In our constant endeavor to improve portfolio performance and spot valuation mismatch in the markets, we are adding PI Industries to our Diwali portfolio and trimming our exposure to Tata Global Beverages by 50 percent.
PI Industries is involved in the production of crop protection chemicals for the domestic market and custom research of chemical products and molecules for global agrochemical innovator companies.
Owing to several operational and macro challenges, FY18 turned out to be a difficult year for PI industries. After weak earnings in Q4FY18 that came on the back of consecutive quarters of soft numbers, the stock saw a correction of around 7 percent in the last 3 days and is now 20 percent below its 52-week high.
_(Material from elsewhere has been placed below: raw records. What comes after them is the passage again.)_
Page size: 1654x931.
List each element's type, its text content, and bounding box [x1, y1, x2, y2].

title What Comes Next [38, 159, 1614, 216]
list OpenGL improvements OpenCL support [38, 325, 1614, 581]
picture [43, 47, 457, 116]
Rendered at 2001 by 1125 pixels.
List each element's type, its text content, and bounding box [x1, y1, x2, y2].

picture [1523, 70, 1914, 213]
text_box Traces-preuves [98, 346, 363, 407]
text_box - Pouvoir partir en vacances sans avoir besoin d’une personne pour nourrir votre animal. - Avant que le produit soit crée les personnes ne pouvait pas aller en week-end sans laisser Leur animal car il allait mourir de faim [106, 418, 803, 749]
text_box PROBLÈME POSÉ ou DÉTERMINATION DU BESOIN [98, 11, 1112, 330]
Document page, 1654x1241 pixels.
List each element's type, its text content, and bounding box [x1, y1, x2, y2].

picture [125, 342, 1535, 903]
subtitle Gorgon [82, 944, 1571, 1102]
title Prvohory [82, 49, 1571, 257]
It is now trading at 24x FY19e (estimated) PE.
We see the soft patch as a passing phase and expect improved performance in FY19 due to several positive operating factors like substantial growth in the custom synthesis manufacturing (CMS) segment backed by a healthy order book, limited and reducing exposure to rising global raw material prices and new product launches lined up for the domestic business.
With the continued commercialisation of new products, nearing timelines for the strong order book line up, global agro chem recovery, clearing up of inventory channels and a conducive domestic Agri environment should aid earnings revival at PI in FY19.
Tata Global Beverages (TGBL) was included in our coverage in June 2017 after a series of restructuring initiatives. The unwinding of cross-holdings, revaluation of current businesses and exit from loss-making ventures helped stock re-rate. The stock has more than doubled since then before correcting recently, particularly after the Q4FY18 result.
Company’s recent quarterly result was impacted by weak performance in the non-branded business (Tata coffee’s weak earnings). Other businesses that have sequential improvements are JVs where Nourischo turned profitable in FY18, while Tata Starbucks witnessed double-digit same-store revenue growth in Q4FY18.
The stock is currently trading at 30x 2019e earnings which partially prices in the improving operating performance and restructuring initiatives.
Given the commodity nature of the non-branded business, any restructuring aimed at hiving off this business can further help to unlock the value for shareholders. However, after the sharp run-up in last one year, we consider it prudent to take some profit. We are, therefore, trimming our exposure to TGBL by 50 percent and allocating it to PI industries.